**WHAT TO DO**. Word for word, copy every line of the data.

- - -

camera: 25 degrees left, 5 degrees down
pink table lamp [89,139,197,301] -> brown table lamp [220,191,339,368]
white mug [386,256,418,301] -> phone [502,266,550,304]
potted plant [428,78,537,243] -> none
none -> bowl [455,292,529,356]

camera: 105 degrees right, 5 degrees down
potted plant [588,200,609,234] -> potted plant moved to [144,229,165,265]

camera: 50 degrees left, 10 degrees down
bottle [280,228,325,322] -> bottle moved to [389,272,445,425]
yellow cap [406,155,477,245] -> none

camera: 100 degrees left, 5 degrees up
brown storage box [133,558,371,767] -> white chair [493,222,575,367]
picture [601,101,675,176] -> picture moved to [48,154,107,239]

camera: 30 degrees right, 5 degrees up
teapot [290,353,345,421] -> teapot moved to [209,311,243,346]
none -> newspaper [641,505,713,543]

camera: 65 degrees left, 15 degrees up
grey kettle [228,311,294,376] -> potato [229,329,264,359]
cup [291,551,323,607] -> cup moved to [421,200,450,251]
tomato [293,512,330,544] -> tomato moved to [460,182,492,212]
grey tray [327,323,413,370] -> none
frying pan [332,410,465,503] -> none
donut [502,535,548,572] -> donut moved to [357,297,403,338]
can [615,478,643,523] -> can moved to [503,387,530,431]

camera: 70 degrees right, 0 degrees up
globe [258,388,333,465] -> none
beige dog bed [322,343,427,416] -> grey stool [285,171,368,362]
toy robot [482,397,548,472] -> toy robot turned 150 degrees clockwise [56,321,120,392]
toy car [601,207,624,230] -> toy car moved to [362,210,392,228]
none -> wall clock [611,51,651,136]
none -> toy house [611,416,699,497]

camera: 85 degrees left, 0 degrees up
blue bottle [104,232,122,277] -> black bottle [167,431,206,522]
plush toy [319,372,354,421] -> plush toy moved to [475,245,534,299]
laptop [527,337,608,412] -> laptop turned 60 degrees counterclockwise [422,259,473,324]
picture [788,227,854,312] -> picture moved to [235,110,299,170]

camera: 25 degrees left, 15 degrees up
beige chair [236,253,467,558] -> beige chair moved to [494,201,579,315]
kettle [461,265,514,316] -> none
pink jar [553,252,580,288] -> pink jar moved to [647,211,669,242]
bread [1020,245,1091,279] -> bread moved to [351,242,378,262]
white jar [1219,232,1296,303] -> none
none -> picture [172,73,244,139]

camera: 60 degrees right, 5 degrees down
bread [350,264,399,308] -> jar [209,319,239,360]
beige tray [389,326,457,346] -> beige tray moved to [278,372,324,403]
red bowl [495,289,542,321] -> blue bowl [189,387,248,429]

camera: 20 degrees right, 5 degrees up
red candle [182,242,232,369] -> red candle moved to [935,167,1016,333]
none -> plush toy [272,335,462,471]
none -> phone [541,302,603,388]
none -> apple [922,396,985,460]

- - -

**WRITTEN SOLUTION**.
camera: 25 degrees left, 5 degrees down
pink table lamp [89,139,197,301] -> brown table lamp [220,191,339,368]
white mug [386,256,418,301] -> phone [502,266,550,304]
potted plant [428,78,537,243] -> none
none -> bowl [455,292,529,356]

camera: 105 degrees right, 5 degrees down
potted plant [588,200,609,234] -> potted plant moved to [144,229,165,265]

camera: 50 degrees left, 10 degrees down
bottle [280,228,325,322] -> bottle moved to [389,272,445,425]
yellow cap [406,155,477,245] -> none

camera: 100 degrees left, 5 degrees up
brown storage box [133,558,371,767] -> white chair [493,222,575,367]
picture [601,101,675,176] -> picture moved to [48,154,107,239]

camera: 30 degrees right, 5 degrees up
teapot [290,353,345,421] -> teapot moved to [209,311,243,346]
none -> newspaper [641,505,713,543]

camera: 65 degrees left, 15 degrees up
grey kettle [228,311,294,376] -> potato [229,329,264,359]
cup [291,551,323,607] -> cup moved to [421,200,450,251]
tomato [293,512,330,544] -> tomato moved to [460,182,492,212]
grey tray [327,323,413,370] -> none
frying pan [332,410,465,503] -> none
donut [502,535,548,572] -> donut moved to [357,297,403,338]
can [615,478,643,523] -> can moved to [503,387,530,431]

camera: 70 degrees right, 0 degrees up
globe [258,388,333,465] -> none
beige dog bed [322,343,427,416] -> grey stool [285,171,368,362]
toy robot [482,397,548,472] -> toy robot turned 150 degrees clockwise [56,321,120,392]
toy car [601,207,624,230] -> toy car moved to [362,210,392,228]
none -> wall clock [611,51,651,136]
none -> toy house [611,416,699,497]

camera: 85 degrees left, 0 degrees up
blue bottle [104,232,122,277] -> black bottle [167,431,206,522]
plush toy [319,372,354,421] -> plush toy moved to [475,245,534,299]
laptop [527,337,608,412] -> laptop turned 60 degrees counterclockwise [422,259,473,324]
picture [788,227,854,312] -> picture moved to [235,110,299,170]

camera: 25 degrees left, 15 degrees up
beige chair [236,253,467,558] -> beige chair moved to [494,201,579,315]
kettle [461,265,514,316] -> none
pink jar [553,252,580,288] -> pink jar moved to [647,211,669,242]
bread [1020,245,1091,279] -> bread moved to [351,242,378,262]
white jar [1219,232,1296,303] -> none
none -> picture [172,73,244,139]

camera: 60 degrees right, 5 degrees down
bread [350,264,399,308] -> jar [209,319,239,360]
beige tray [389,326,457,346] -> beige tray moved to [278,372,324,403]
red bowl [495,289,542,321] -> blue bowl [189,387,248,429]

camera: 20 degrees right, 5 degrees up
red candle [182,242,232,369] -> red candle moved to [935,167,1016,333]
none -> plush toy [272,335,462,471]
none -> phone [541,302,603,388]
none -> apple [922,396,985,460]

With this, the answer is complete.